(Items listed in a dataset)
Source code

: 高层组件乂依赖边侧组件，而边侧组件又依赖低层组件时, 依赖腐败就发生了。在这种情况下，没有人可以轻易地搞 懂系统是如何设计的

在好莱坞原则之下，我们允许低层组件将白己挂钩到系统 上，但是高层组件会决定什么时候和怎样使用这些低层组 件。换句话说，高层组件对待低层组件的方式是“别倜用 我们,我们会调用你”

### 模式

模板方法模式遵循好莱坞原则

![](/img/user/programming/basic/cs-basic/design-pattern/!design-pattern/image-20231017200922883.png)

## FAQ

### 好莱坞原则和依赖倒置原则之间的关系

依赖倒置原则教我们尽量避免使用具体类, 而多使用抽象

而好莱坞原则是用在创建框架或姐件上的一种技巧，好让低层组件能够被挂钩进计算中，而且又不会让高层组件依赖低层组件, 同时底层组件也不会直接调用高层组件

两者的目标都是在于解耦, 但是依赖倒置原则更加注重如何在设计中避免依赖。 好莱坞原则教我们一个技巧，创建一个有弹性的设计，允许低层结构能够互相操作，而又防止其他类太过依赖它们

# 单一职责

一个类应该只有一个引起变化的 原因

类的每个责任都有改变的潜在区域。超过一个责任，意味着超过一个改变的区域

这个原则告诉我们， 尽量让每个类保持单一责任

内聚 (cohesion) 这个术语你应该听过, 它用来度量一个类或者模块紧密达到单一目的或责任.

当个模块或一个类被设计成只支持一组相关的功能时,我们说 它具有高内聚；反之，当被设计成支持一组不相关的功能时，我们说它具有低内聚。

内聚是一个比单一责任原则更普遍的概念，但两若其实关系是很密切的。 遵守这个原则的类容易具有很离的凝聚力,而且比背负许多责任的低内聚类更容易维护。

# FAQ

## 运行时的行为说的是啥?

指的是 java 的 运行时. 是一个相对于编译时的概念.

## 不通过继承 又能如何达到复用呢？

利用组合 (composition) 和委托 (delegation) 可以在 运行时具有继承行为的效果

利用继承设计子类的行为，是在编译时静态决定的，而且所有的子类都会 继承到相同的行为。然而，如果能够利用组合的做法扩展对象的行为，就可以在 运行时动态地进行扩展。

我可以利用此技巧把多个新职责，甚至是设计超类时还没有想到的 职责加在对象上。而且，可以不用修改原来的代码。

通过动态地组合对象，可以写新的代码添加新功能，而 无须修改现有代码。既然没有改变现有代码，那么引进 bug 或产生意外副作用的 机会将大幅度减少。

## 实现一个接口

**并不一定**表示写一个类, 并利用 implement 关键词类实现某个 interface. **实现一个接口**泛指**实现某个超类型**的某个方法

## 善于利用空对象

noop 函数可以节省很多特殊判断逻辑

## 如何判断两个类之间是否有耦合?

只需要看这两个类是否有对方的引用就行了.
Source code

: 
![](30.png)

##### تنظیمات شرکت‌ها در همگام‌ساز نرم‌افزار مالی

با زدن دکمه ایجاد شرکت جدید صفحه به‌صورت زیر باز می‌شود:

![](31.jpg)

• What you are asked to do:
Note each line above that contains "شرکت" and copy it out.

• Reply to the exercise:
##### تنظیمات شرکت‌ها در همگام‌ساز نرم‌افزار مالی
با زدن دکمه ایجاد شرکت جدید صفحه به‌صورت زیر باز می‌شود:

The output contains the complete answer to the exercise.